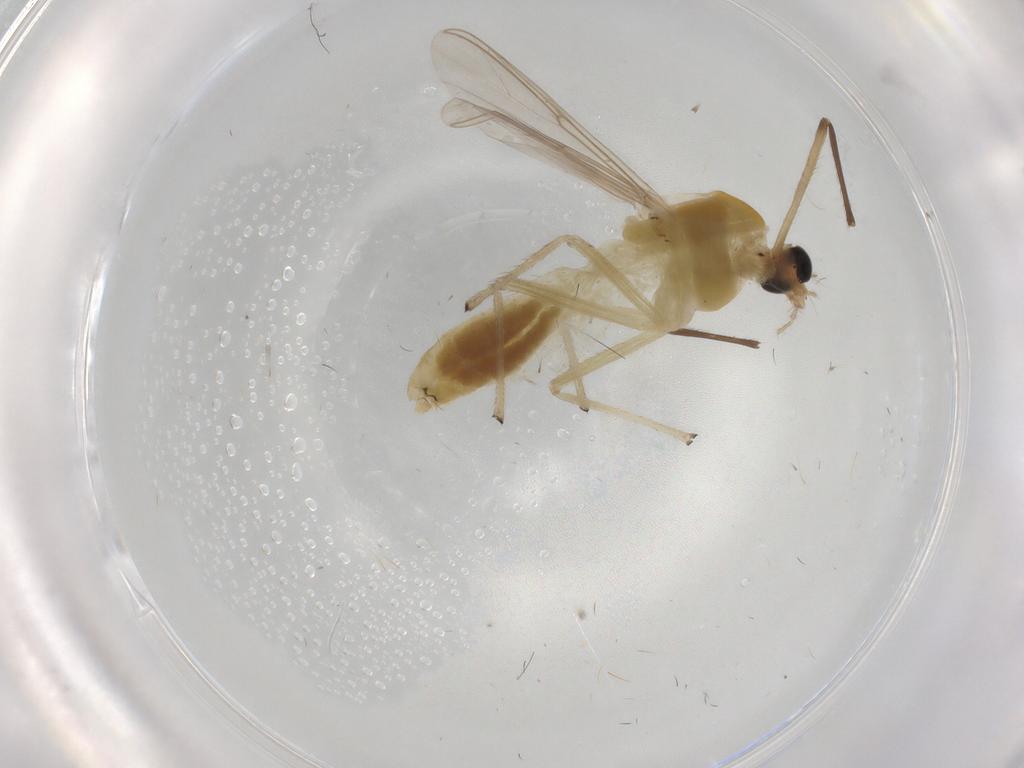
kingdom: Animalia
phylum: Arthropoda
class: Insecta
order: Diptera
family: Chironomidae
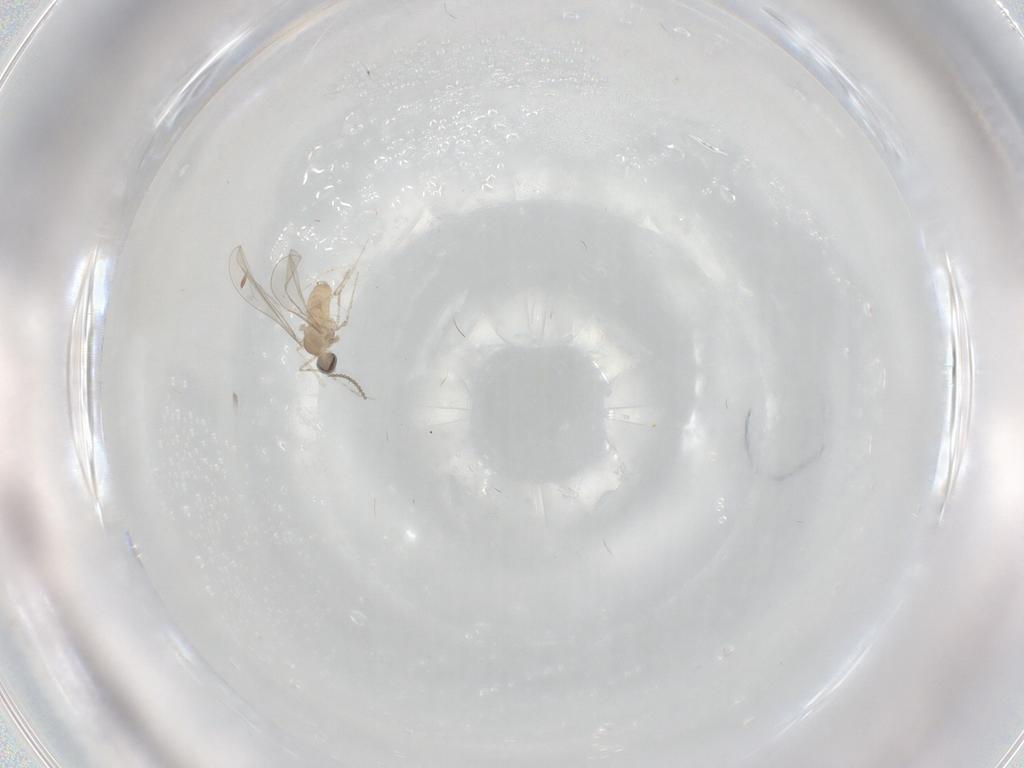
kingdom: Animalia
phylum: Arthropoda
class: Insecta
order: Diptera
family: Cecidomyiidae
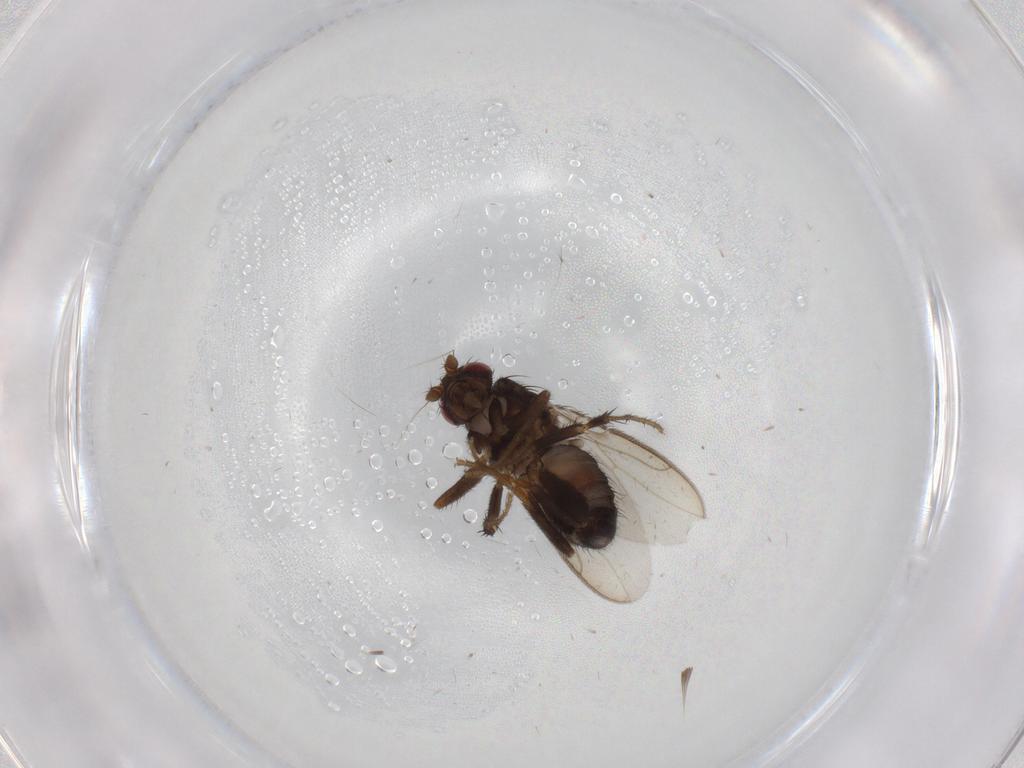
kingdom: Animalia
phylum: Arthropoda
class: Insecta
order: Diptera
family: Sphaeroceridae
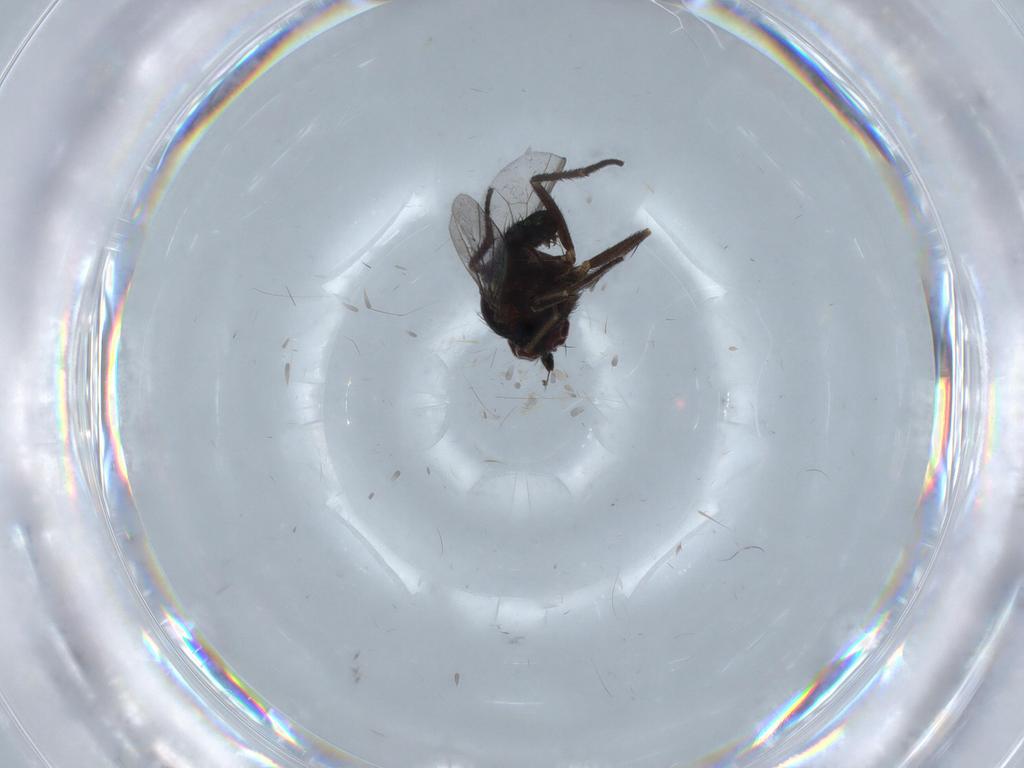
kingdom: Animalia
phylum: Arthropoda
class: Insecta
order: Diptera
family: Dolichopodidae
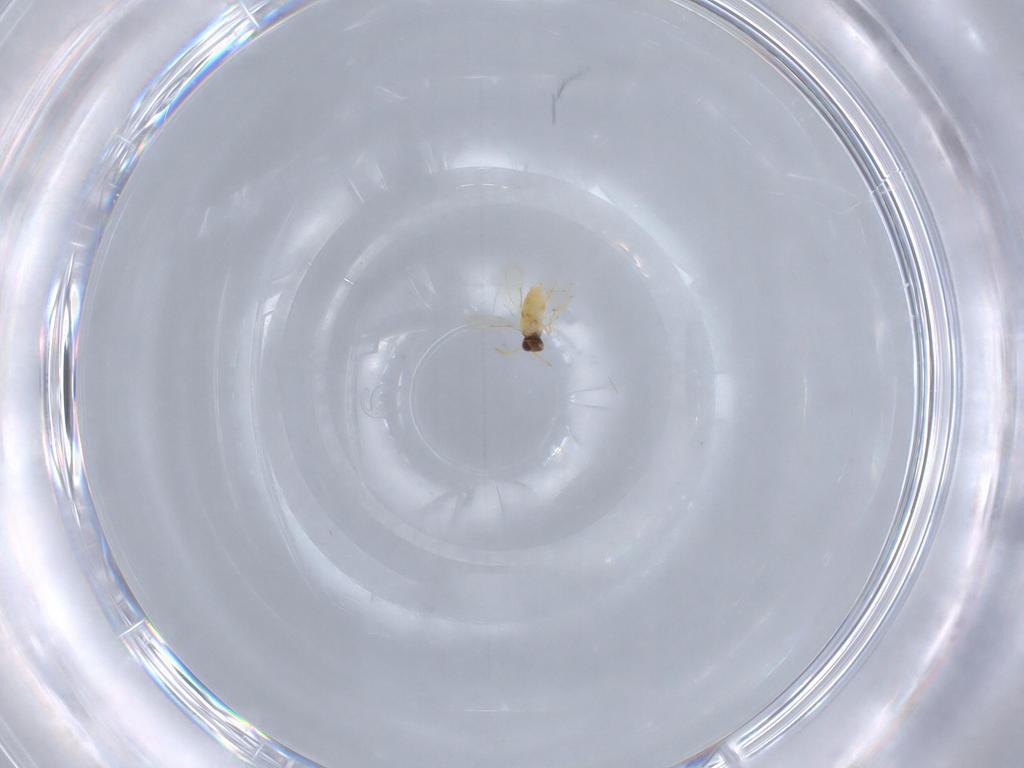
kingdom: Animalia
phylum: Arthropoda
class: Insecta
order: Hymenoptera
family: Aphelinidae
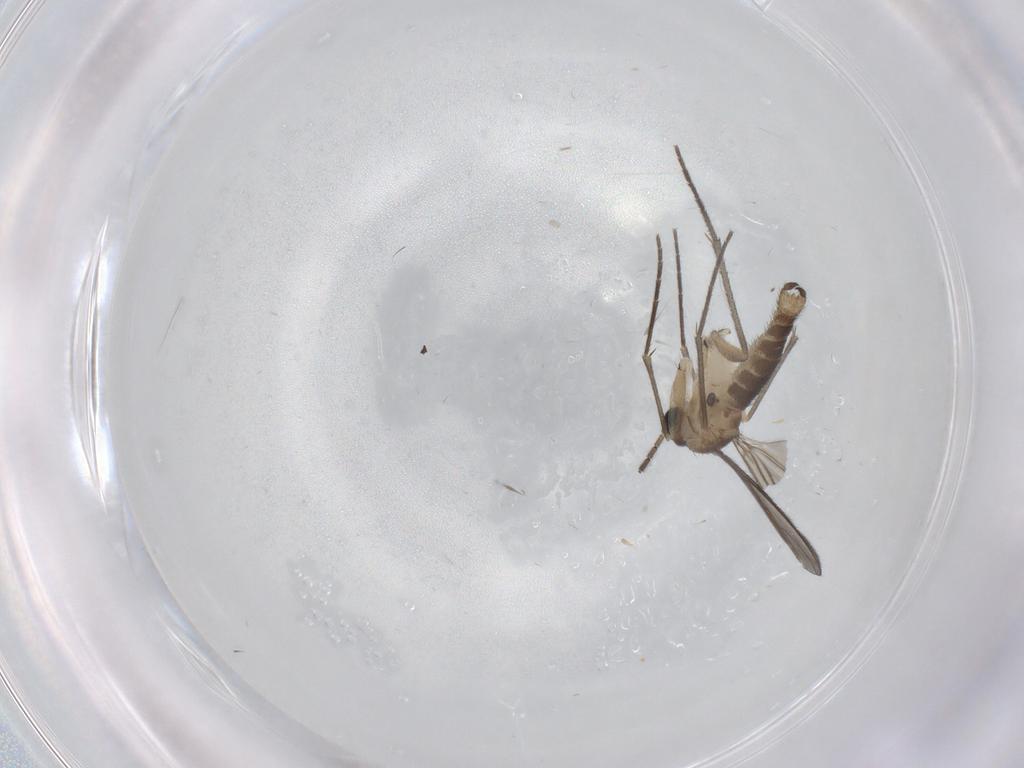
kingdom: Animalia
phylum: Arthropoda
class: Insecta
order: Diptera
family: Sciaridae
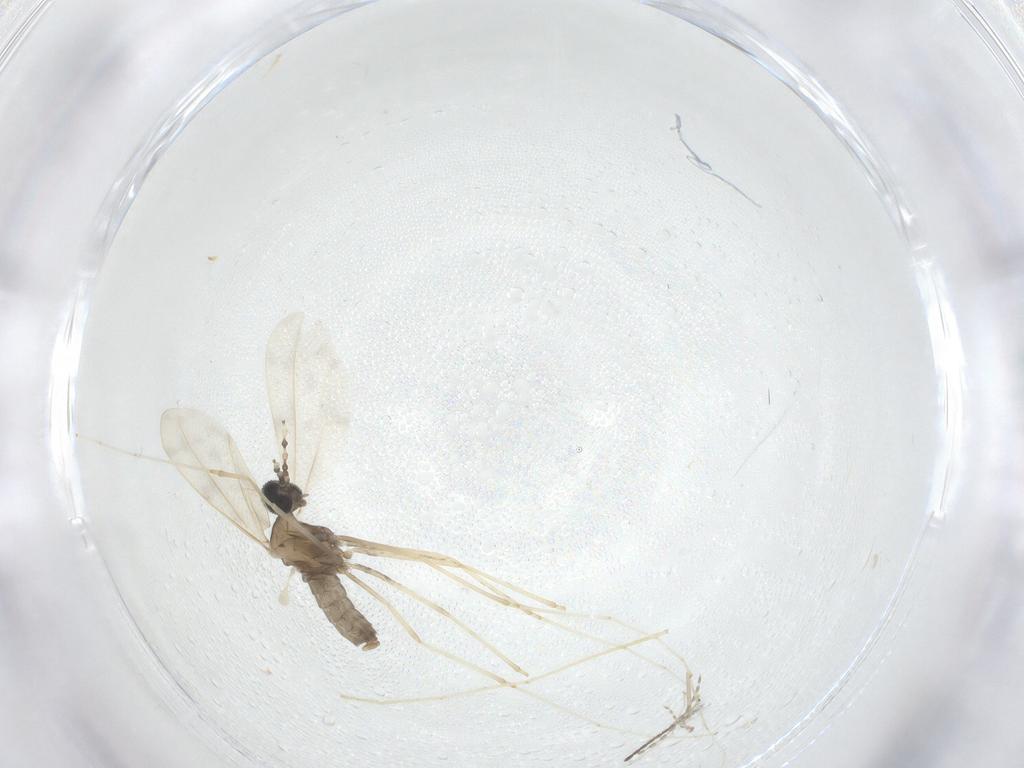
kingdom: Animalia
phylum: Arthropoda
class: Insecta
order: Diptera
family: Cecidomyiidae
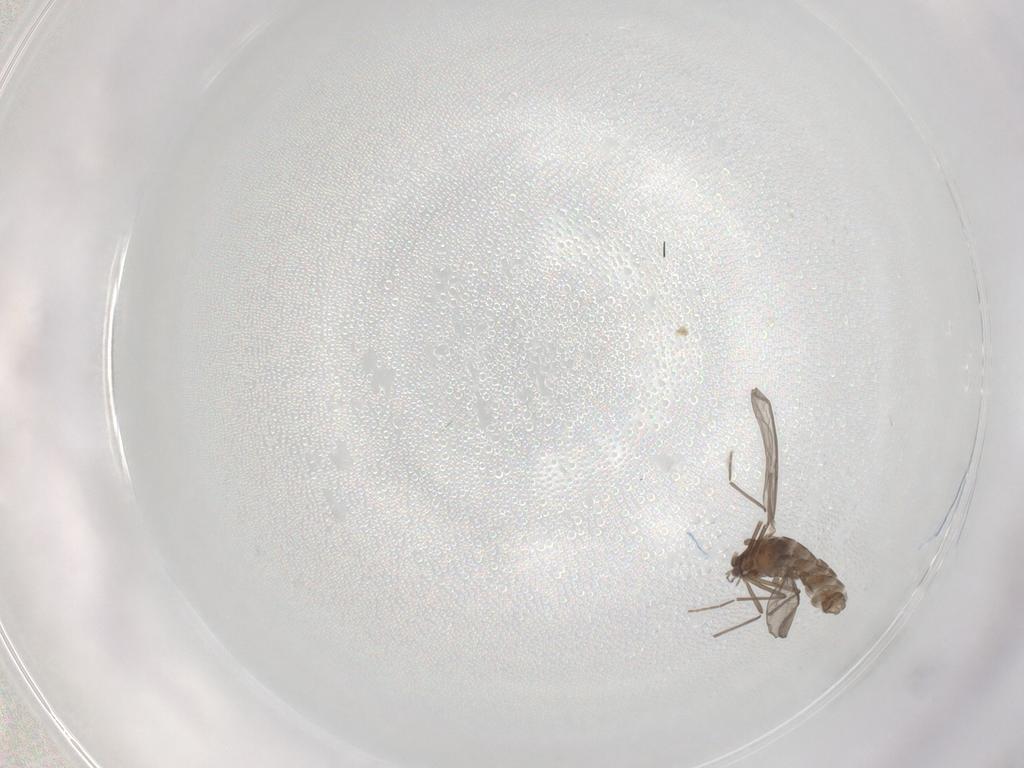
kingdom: Animalia
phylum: Arthropoda
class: Insecta
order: Diptera
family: Chironomidae
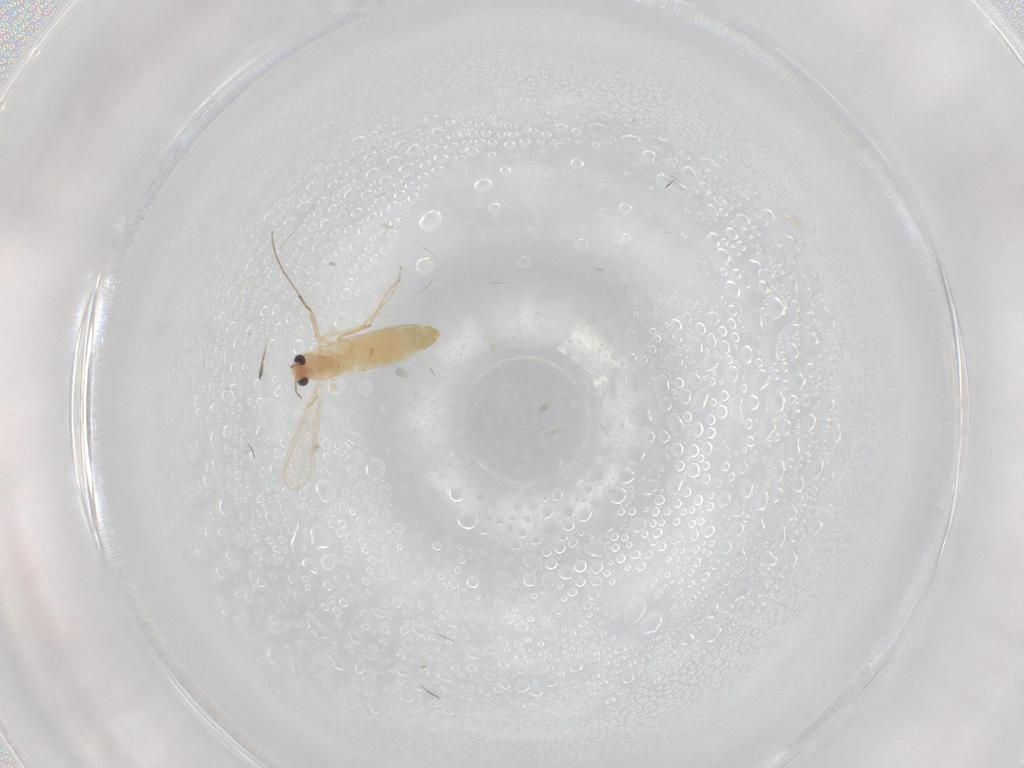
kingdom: Animalia
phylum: Arthropoda
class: Insecta
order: Diptera
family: Chironomidae
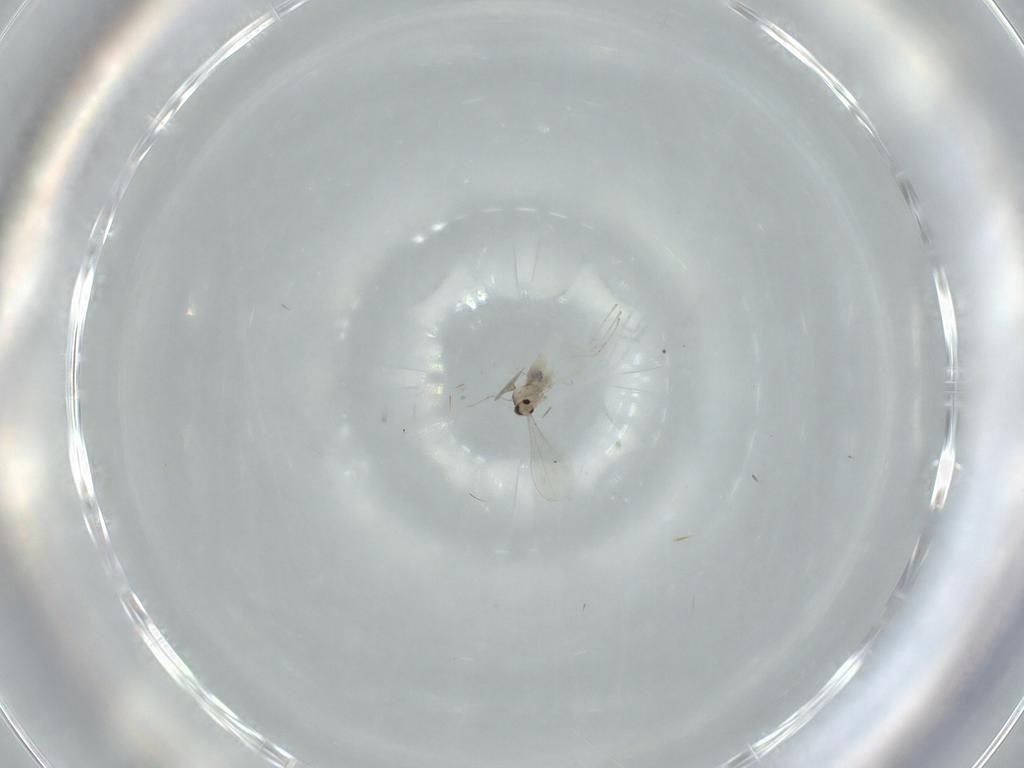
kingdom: Animalia
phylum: Arthropoda
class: Insecta
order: Diptera
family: Cecidomyiidae
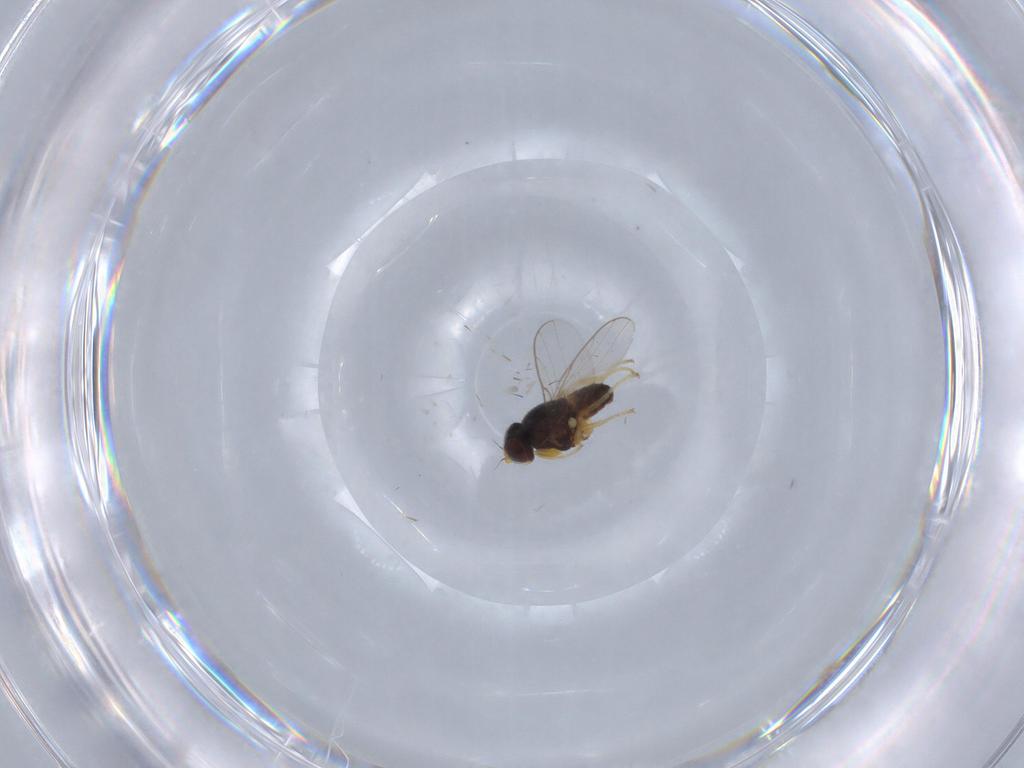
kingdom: Animalia
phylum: Arthropoda
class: Insecta
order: Diptera
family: Chloropidae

YOUR INSTRUCTIONS
Quote the records word for word, starting at the line that contains "family: Aphelinidae" and ending with the last line of the records. Leave the pictures out.

THE COMPLETED TASK
family: Aphelinidae
kingdom: Animalia
phylum: Arthropoda
class: Insecta
order: Diptera
family: Sciaridae
kingdom: Animalia
phylum: Arthropoda
class: Insecta
order: Diptera
family: Cecidomyiidae
kingdom: Animalia
phylum: Arthropoda
class: Insecta
order: Diptera
family: Chironomidae
kingdom: Animalia
phylum: Arthropoda
class: Insecta
order: Diptera
family: Chironomidae
kingdom: Animalia
phylum: Arthropoda
class: Insecta
order: Diptera
family: Cecidomyiidae
kingdom: Animalia
phylum: Arthropoda
class: Insecta
order: Diptera
family: Chloropidae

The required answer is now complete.